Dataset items
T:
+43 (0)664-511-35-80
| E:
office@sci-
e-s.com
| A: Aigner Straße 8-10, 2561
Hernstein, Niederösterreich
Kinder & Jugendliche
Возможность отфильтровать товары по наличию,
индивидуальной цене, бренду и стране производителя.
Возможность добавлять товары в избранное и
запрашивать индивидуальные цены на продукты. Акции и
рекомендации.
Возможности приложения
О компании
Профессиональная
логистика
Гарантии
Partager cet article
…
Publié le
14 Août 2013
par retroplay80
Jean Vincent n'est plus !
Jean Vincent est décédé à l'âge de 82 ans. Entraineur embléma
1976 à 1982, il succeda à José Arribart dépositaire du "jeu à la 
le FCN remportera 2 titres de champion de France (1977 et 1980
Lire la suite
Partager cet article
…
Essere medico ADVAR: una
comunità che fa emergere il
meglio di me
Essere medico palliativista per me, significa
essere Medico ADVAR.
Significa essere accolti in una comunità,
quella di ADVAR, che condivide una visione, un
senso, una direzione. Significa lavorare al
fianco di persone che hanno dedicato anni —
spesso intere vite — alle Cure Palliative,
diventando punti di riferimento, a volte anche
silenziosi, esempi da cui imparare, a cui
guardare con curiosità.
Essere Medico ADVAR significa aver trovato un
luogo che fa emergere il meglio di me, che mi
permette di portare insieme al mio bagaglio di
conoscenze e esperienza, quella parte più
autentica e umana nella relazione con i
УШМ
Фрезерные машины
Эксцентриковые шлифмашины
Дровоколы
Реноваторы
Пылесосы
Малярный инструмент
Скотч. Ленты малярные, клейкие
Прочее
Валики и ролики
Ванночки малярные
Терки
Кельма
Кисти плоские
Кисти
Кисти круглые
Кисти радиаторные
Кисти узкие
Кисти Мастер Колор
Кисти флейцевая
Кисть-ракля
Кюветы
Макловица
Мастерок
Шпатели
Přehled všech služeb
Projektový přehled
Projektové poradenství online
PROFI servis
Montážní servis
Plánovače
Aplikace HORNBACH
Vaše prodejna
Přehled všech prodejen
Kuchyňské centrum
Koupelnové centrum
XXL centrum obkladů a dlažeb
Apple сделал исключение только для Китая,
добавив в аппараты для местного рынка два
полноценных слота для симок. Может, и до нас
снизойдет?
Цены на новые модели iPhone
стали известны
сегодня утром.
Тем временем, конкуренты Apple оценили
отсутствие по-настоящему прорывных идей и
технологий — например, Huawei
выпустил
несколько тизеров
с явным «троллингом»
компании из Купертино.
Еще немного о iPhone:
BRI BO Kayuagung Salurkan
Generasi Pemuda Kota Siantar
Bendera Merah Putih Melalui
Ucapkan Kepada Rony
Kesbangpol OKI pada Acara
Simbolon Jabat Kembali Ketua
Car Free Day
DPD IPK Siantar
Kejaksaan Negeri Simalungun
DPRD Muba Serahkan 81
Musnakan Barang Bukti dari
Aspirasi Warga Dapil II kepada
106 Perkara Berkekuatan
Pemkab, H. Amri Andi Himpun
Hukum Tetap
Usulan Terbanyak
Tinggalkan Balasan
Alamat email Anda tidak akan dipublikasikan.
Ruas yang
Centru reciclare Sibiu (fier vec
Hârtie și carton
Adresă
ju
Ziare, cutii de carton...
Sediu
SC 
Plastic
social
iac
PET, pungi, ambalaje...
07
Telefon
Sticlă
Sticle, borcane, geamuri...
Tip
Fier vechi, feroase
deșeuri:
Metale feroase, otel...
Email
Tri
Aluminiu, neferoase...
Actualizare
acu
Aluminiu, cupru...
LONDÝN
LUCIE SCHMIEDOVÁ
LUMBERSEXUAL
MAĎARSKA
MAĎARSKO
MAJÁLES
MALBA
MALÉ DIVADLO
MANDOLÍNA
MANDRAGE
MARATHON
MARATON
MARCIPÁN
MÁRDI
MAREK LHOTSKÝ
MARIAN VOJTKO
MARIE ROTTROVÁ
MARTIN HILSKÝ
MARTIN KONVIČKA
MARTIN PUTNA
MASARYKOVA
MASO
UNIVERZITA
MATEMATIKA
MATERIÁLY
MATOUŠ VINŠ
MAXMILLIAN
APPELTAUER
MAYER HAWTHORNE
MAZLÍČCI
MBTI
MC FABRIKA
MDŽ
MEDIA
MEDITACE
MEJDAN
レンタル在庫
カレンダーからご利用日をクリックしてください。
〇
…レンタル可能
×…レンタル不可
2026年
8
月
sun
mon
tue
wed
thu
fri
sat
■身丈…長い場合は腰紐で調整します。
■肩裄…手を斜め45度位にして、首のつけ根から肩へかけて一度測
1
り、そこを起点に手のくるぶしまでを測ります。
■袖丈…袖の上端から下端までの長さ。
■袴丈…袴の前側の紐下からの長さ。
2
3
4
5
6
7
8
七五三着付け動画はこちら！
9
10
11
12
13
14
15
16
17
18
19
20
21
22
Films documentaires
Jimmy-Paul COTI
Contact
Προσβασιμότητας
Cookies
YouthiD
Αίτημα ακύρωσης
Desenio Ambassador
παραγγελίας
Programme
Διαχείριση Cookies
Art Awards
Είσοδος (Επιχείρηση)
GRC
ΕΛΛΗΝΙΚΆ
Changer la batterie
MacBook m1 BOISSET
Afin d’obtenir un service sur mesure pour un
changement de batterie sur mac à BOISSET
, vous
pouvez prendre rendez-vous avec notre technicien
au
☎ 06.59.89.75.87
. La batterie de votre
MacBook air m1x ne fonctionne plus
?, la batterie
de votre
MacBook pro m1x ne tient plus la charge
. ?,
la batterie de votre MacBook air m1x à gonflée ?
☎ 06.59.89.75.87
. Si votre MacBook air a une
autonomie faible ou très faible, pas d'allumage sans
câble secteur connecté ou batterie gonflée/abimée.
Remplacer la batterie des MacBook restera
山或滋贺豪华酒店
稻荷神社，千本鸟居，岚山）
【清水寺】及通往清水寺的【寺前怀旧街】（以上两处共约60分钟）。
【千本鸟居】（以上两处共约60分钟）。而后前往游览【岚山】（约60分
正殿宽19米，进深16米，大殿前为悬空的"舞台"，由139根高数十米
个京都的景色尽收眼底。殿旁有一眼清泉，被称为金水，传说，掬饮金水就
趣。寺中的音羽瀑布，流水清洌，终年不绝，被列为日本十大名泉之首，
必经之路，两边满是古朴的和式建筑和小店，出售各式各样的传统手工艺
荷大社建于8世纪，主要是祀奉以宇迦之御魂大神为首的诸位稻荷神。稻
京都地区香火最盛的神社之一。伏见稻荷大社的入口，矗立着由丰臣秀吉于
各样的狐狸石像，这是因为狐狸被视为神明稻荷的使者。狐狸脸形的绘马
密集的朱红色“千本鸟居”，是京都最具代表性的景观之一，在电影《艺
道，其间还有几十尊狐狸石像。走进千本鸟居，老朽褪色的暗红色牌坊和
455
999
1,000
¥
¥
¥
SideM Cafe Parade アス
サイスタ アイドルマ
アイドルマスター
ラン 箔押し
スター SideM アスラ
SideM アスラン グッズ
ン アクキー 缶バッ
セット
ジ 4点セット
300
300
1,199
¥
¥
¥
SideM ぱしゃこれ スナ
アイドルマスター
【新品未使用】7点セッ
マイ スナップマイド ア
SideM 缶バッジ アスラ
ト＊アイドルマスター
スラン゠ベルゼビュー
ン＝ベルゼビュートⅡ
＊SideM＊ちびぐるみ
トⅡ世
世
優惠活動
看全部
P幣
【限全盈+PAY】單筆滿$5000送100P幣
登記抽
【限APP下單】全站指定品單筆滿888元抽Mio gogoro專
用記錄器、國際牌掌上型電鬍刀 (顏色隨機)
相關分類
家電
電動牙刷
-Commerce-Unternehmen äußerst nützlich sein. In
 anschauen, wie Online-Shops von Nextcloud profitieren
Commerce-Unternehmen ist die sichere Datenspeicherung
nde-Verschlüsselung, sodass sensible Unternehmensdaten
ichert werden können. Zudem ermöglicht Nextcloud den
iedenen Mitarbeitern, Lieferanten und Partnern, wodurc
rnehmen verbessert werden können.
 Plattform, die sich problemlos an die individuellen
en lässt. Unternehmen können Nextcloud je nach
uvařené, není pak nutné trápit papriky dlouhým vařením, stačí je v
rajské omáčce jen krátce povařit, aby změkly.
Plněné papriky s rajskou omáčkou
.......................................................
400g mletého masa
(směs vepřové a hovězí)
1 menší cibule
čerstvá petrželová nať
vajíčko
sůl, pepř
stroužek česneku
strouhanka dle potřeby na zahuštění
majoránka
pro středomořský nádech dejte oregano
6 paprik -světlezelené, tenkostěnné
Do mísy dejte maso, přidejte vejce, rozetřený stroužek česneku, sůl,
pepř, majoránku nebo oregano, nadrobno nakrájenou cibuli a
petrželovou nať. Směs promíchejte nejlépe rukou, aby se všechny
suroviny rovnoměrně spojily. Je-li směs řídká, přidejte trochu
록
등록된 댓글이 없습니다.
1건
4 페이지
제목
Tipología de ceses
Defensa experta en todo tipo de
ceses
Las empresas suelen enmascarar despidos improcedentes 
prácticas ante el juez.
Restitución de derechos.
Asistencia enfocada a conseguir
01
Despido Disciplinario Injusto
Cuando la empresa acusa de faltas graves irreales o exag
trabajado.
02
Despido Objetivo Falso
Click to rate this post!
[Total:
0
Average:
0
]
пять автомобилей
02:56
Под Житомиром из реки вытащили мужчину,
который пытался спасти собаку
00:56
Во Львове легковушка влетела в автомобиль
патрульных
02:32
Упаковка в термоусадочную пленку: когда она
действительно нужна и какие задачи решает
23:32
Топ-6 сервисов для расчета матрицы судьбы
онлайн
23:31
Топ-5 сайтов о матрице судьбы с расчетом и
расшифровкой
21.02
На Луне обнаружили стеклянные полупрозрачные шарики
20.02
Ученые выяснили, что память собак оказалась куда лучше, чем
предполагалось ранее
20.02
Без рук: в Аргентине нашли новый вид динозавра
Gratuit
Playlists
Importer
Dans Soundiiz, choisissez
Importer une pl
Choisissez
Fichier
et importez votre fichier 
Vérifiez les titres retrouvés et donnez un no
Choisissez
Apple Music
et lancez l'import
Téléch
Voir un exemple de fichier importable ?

● What you are asked to do
Count the lines of the data that contain the string "oregano", and reply with that number alone.

● Answer box
2